The idea that a nuclear conflict, whether with low- or high-yield nukes, could be limited to a single exchange is questionable at best. And there is a danger that this sort of thinking, plus the prospect of fewer casualties, would lower the threshold at which the US would decide to go nuclear.

That bar had been raised significantly by the 1987 Intermediate-Range Nuclear Forces Treaty (INF), which prompted the US and the Soviet Union to eliminate nearly 2700 ground-based and cruise missiles in Europe having a range of 500–5500 kilometers. But both countries recently announced that they are abandoning the INF. The US says Russia has been in violation of the treaty since 2012, when it began testing a new ground-based cruise missile. According to the posture review, Russia currently has about 2000 tactical nuclear weapons, including antiship, antiaircraft, ground-launched, and air-launched missiles, torpedoes, bombs, and depth charges. Arrayed against that arsenal, the Pentagon says, the US has only the B61.
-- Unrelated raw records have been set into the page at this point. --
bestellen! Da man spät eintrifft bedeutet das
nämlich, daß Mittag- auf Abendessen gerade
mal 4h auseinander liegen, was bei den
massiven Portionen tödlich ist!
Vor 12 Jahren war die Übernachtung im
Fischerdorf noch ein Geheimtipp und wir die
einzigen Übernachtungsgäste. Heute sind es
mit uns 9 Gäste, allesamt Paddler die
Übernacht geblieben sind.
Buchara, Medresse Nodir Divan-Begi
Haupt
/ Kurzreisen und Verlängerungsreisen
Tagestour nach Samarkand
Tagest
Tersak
At various times during the past two decades, the defense establishment and the national labs have proposed new types of nukes to address various perceived needs, including a bunker buster. Each time, there was resistance from Congress, and the plans were dropped. The US hasn’t produced a new nuclear warhead since 1991.
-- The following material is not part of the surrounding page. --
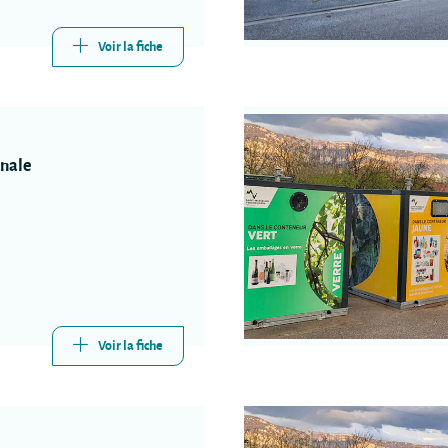
Voir la fiche
nale
Voir la fiche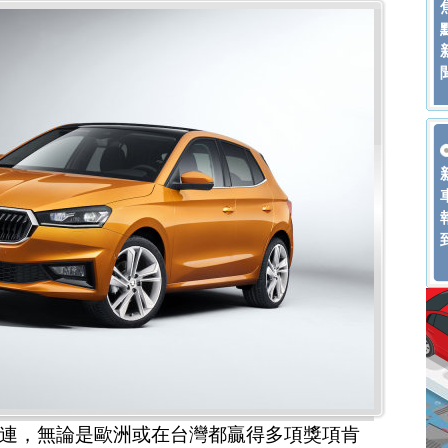
捷報連連，無論是歐洲或在台灣都贏得多項獎項肯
Technically, the US still isn’t producing new warheads, since the low-yield variants are being taken from the inventory of deployed high-yield W76s. But such conversions wouldn’t have been allowed under the previous administration’s nuclear policy. In his 2010 nuclear posture review, President Obama formally renounced all new weapons development and directed that the refurbishment of existing warheads not add new military missions or capabilities.
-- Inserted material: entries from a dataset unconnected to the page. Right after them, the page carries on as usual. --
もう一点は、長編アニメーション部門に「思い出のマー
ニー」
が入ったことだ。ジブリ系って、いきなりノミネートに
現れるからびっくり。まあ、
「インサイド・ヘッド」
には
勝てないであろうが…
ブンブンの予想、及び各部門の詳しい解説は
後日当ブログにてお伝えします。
Obama’s stricture was apparently open to interpretation, however. The replacement of a key W76 targeting component during a refurbishment campaign completed last year dramatically upgraded confidence that a single warhead could destroy a Russian missile in its hardened silo. That new assurance freed warheads that had been doubled up on the same target to be aimed elsewhere. The Pentagon’s own documents described the new component as having added “an efficient hard target kill capability.”

An upcoming $7.6 billion B61 life extension program planned during the Obama years will transform it to the first-ever guided nuclear bomb, as it’s outfitted with a new, steerable tail fin. If the improvement to its accuracy limits civilian casualties, that could be a good thing. But that could also result in a further lowering of the threshold for its use.

The Trump administration has shown a willingness to enlarge the role of nuclear weapons beyond strategic deterrence. Thankfully, the president and other top officials have said in recent months that they have begun to think about negotiating a follow-on to New START, the 2011 treaty that cut by 30% the number of warheads the two nuclear superpowers have pointed at each other, to 1550 apiece. The treaty expires in February 2021. If a new pact can be worked out, it would at least keep a lid on that number.

Editor’s note, 3 July: An earlier version of this article mischaracterized the prohibition on the W76 contained in the House defense authorization bill. The measure denies funding for the Navy to deploy the low-yield weapons, not funding for the National Nuclear Security Administration to convert the warhead.